▸ **TASK TO COMPLETE**: Every line of the material below should be output exactly as written, with the images skipped.

▸ **DATA FOR PROCESSING**:
....

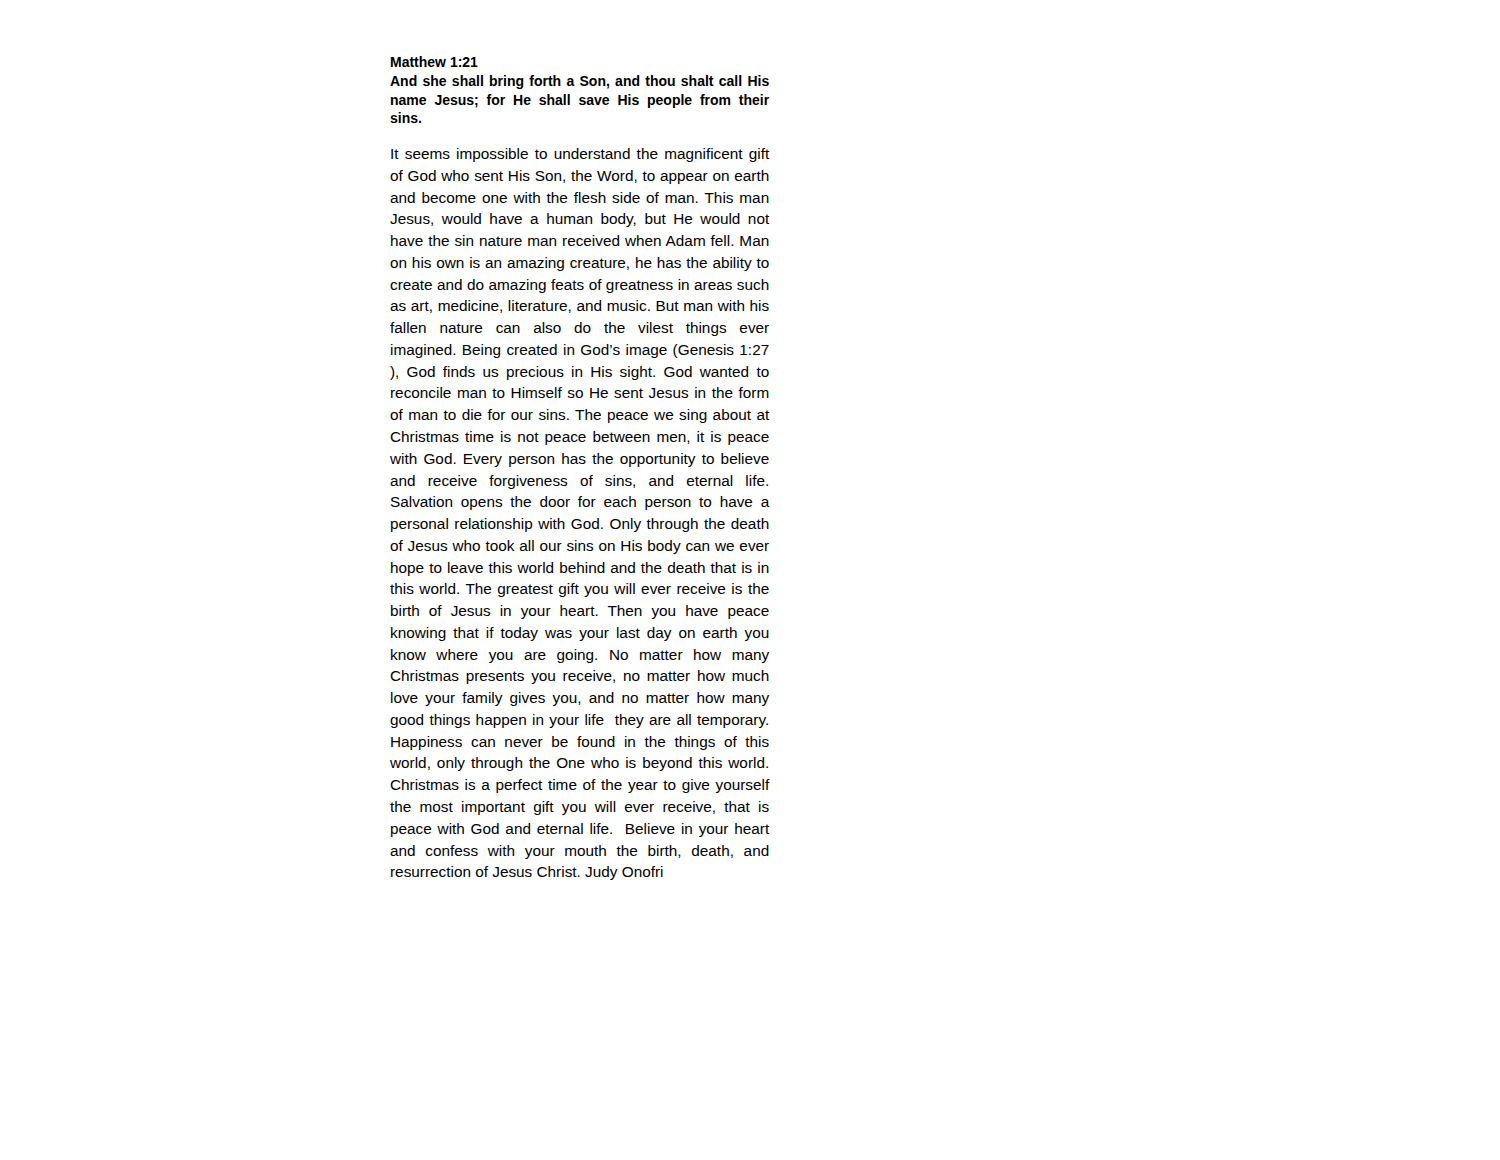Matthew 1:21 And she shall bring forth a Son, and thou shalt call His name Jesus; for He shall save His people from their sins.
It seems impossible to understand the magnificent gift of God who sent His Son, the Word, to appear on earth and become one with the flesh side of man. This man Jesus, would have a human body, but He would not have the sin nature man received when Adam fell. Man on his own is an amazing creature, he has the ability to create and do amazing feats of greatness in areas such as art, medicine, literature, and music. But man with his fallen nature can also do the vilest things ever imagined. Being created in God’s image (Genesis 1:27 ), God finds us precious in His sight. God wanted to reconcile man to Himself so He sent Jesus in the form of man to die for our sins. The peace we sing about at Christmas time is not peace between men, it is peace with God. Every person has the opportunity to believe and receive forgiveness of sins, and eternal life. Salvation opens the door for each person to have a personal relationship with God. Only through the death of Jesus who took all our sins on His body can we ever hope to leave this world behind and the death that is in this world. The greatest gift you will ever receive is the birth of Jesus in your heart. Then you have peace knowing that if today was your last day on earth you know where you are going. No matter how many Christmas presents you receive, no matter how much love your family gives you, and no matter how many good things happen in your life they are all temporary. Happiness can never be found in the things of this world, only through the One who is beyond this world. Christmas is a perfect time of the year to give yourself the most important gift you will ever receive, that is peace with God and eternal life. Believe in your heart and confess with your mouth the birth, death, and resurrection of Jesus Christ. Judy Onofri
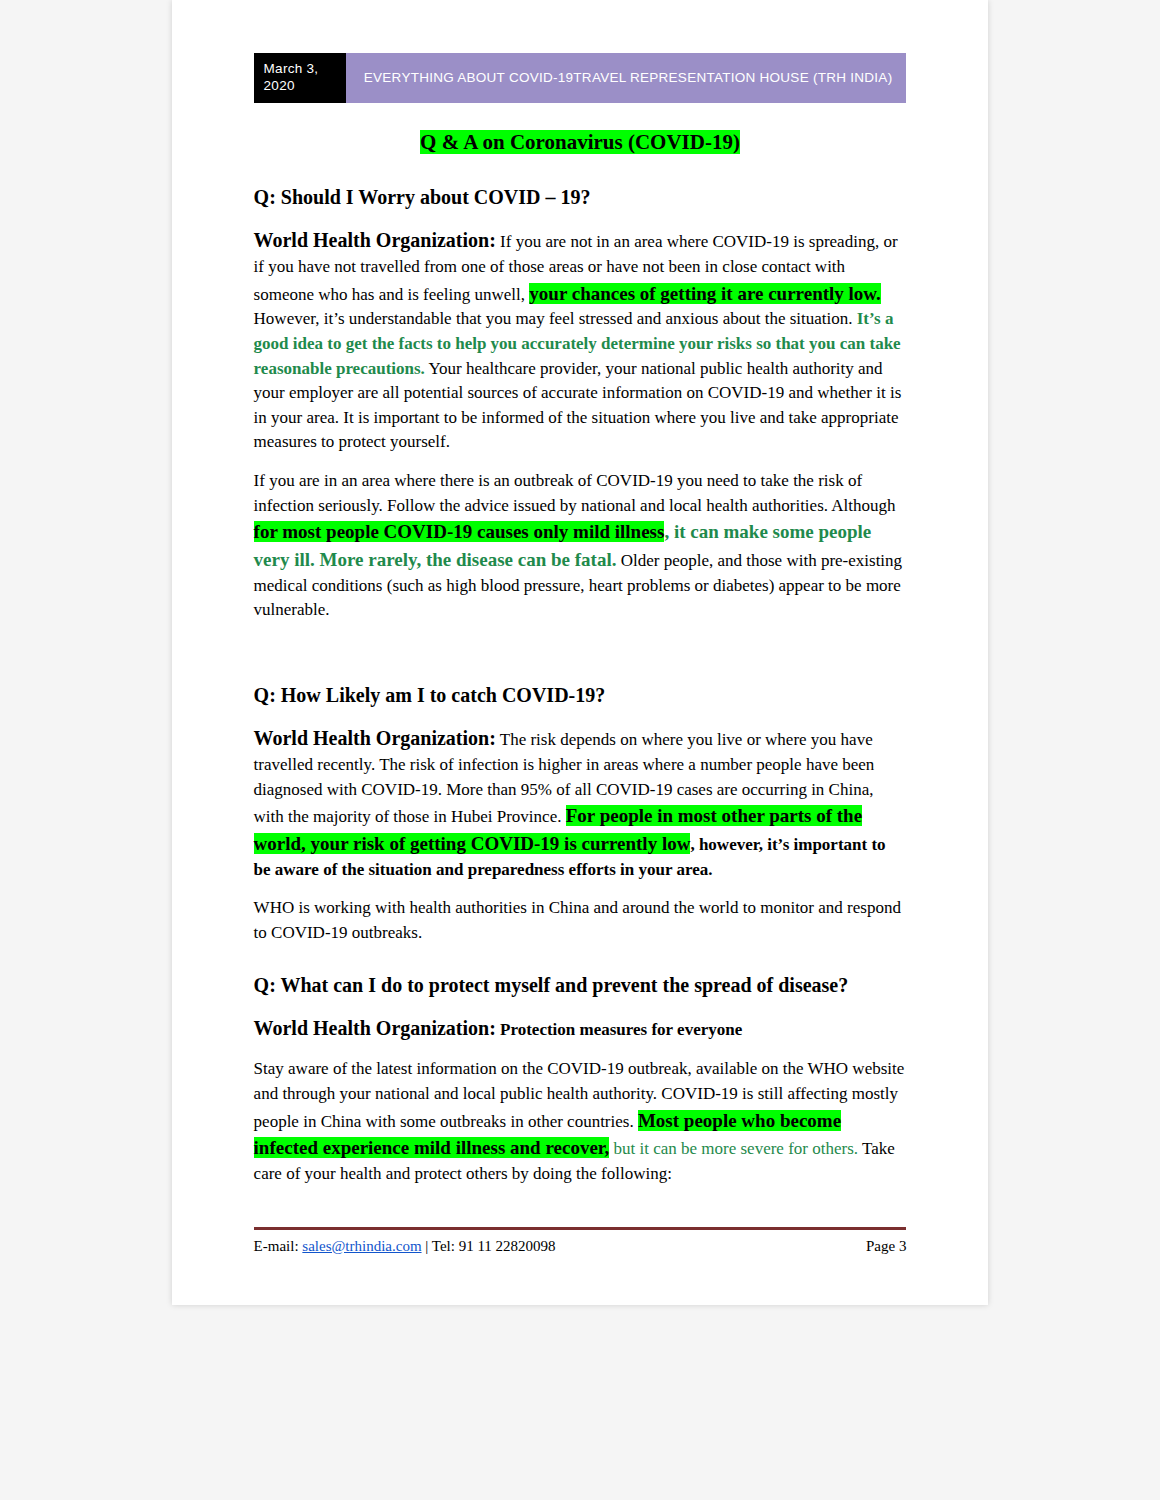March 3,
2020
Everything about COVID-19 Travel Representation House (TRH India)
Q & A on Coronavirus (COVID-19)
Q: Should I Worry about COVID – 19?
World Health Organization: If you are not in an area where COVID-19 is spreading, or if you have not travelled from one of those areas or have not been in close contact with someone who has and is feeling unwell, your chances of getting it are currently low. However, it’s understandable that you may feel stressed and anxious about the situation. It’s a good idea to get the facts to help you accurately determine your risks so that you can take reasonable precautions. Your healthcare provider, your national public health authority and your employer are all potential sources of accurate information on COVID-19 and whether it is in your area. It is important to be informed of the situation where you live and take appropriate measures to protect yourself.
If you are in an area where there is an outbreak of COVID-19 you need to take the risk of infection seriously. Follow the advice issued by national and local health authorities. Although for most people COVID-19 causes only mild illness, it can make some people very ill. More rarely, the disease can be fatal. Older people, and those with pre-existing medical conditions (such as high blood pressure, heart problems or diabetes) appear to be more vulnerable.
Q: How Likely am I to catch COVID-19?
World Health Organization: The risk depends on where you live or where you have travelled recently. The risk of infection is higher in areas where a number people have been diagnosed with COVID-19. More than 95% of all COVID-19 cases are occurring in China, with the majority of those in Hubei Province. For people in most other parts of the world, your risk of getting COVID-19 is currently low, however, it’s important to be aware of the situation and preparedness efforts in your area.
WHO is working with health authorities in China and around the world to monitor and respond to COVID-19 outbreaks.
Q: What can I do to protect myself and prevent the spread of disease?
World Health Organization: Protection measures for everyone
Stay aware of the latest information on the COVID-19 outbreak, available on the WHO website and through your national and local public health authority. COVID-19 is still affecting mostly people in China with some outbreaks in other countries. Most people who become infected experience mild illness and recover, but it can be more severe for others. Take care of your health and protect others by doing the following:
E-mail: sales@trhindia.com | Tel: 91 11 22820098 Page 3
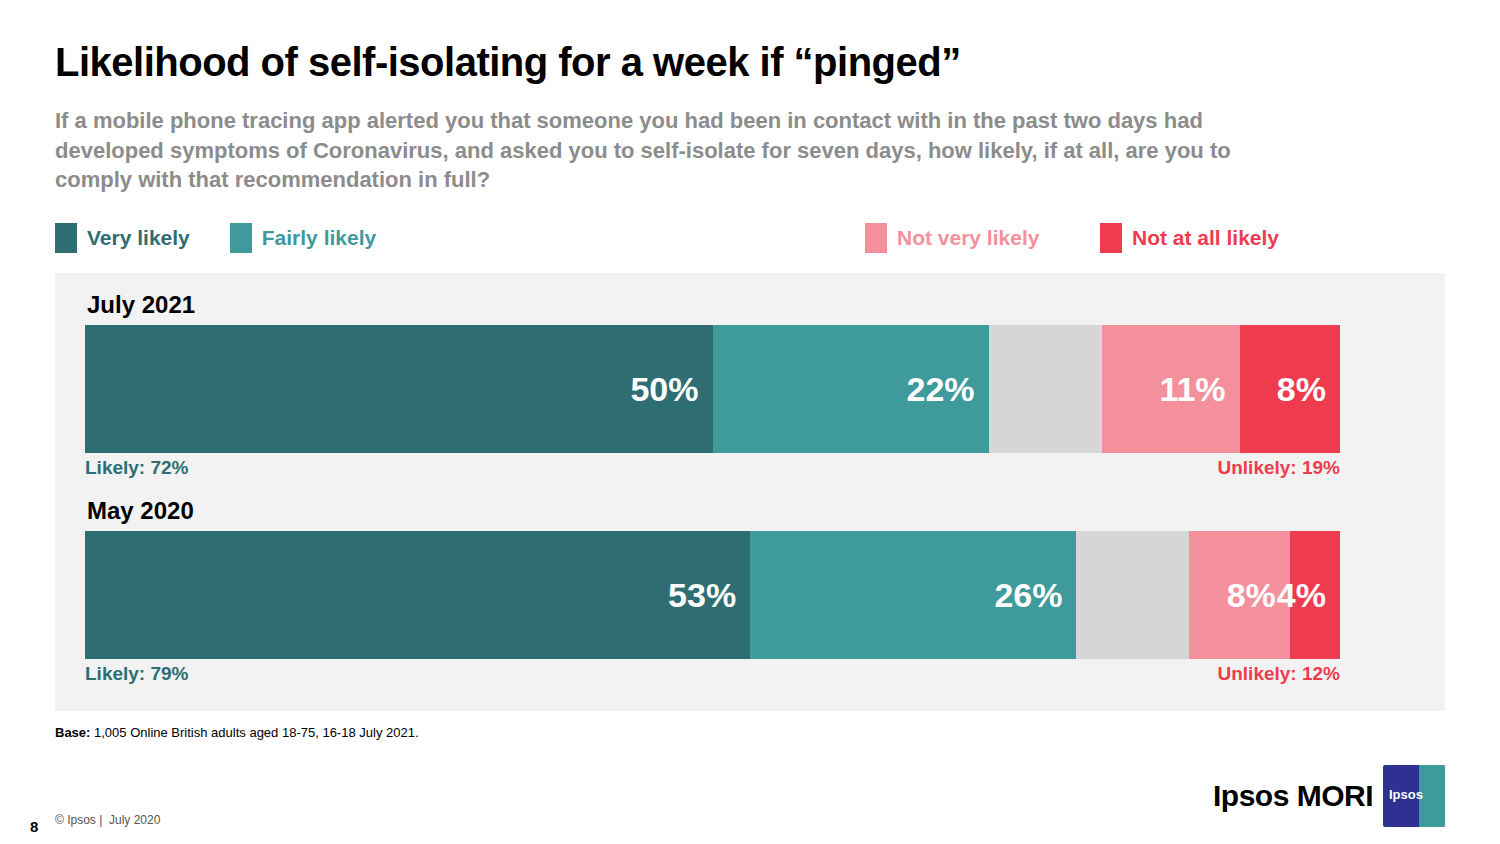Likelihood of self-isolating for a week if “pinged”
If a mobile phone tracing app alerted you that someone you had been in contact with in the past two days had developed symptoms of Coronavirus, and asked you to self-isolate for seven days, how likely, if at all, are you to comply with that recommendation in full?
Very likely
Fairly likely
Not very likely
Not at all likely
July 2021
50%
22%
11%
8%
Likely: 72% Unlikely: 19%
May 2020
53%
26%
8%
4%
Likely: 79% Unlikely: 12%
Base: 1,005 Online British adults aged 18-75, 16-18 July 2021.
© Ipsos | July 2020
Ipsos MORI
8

....

▸ **WRITTEN SOLUTION**:
Matthew 1:21 And she shall bring forth a Son, and thou shalt call His name Jesus; for He shall save His people from their sins.
It seems impossible to understand the magnificent gift of God who sent His Son, the Word, to appear on earth and become one with the flesh side of man. This man Jesus, would have a human body, but He would not have the sin nature man received when Adam fell. Man on his own is an amazing creature, he has the ability to create and do amazing feats of greatness in areas such as art, medicine, literature, and music. But man with his fallen nature can also do the vilest things ever imagined. Being created in God’s image (Genesis 1:27 ), God finds us precious in His sight. God wanted to reconcile man to Himself so He sent Jesus in the form of man to die for our sins. The peace we sing about at Christmas time is not peace between men, it is peace with God. Every person has the opportunity to believe and receive forgiveness of sins, and eternal life. Salvation opens the door for each person to have a personal relationship with God. Only through the death of Jesus who took all our sins on His body can we ever hope to leave this world behind and the death that is in this world. The greatest gift you will ever receive is the birth of Jesus in your heart. Then you have peace knowing that if today was your last day on earth you know where you are going. No matter how many Christmas presents you receive, no matter how much love your family gives you, and no matter how many good things happen in your life they are all temporary. Happiness can never be found in the things of this world, only through the One who is beyond this world. Christmas is a perfect time of the year to give yourself the most important gift you will ever receive, that is peace with God and eternal life. Believe in your heart and confess with your mouth the birth, death, and resurrection of Jesus Christ. Judy Onofri
March 3,
2020
Everything about COVID-19 Travel Representation House (TRH India)
Q & A on Coronavirus (COVID-19)
Q: Should I Worry about COVID – 19?
World Health Organization: If you are not in an area where COVID-19 is spreading, or if you have not travelled from one of those areas or have not been in close contact with someone who has and is feeling unwell, your chances of getting it are currently low. However, it’s understandable that you may feel stressed and anxious about the situation. It’s a good idea to get the facts to help you accurately determine your risks so that you can take reasonable precautions. Your healthcare provider, your national public health authority and your employer are all potential sources of accurate information on COVID-19 and whether it is in your area. It is important to be informed of the situation where you live and take appropriate measures to protect yourself.
If you are in an area where there is an outbreak of COVID-19 you need to take the risk of infection seriously. Follow the advice issued by national and local health authorities. Although for most people COVID-19 causes only mild illness, it can make some people very ill. More rarely, the disease can be fatal. Older people, and those with pre-existing medical conditions (such as high blood pressure, heart problems or diabetes) appear to be more vulnerable.
Q: How Likely am I to catch COVID-19?
World Health Organization: The risk depends on where you live or where you have travelled recently. The risk of infection is higher in areas where a number people have been diagnosed with COVID-19. More than 95% of all COVID-19 cases are occurring in China, with the majority of those in Hubei Province. For people in most other parts of the world, your risk of getting COVID-19 is currently low, however, it’s important to be aware of the situation and preparedness efforts in your area.
WHO is working with health authorities in China and around the world to monitor and respond to COVID-19 outbreaks.
Q: What can I do to protect myself and prevent the spread of disease?
World Health Organization: Protection measures for everyone
Stay aware of the latest information on the COVID-19 outbreak, available on the WHO website and through your national and local public health authority. COVID-19 is still affecting mostly people in China with some outbreaks in other countries. Most people who become infected experience mild illness and recover, but it can be more severe for others. Take care of your health and protect others by doing the following:
E-mail: sales@trhindia.com | Tel: 91 11 22820098 Page 3
Likelihood of self-isolating for a week if “pinged”
If a mobile phone tracing app alerted you that someone you had been in contact with in the past two days had developed symptoms of Coronavirus, and asked you to self-isolate for seven days, how likely, if at all, are you to comply with that recommendation in full?
Very likely
Fairly likely
Not very likely
Not at all likely
July 2021
50%
22%
11%
8%
Likely: 72% Unlikely: 19%
May 2020
53%
26%
8%
4%
Likely: 79% Unlikely: 12%
Base: 1,005 Online British adults aged 18-75, 16-18 July 2021.
© Ipsos | July 2020
Ipsos MORI
8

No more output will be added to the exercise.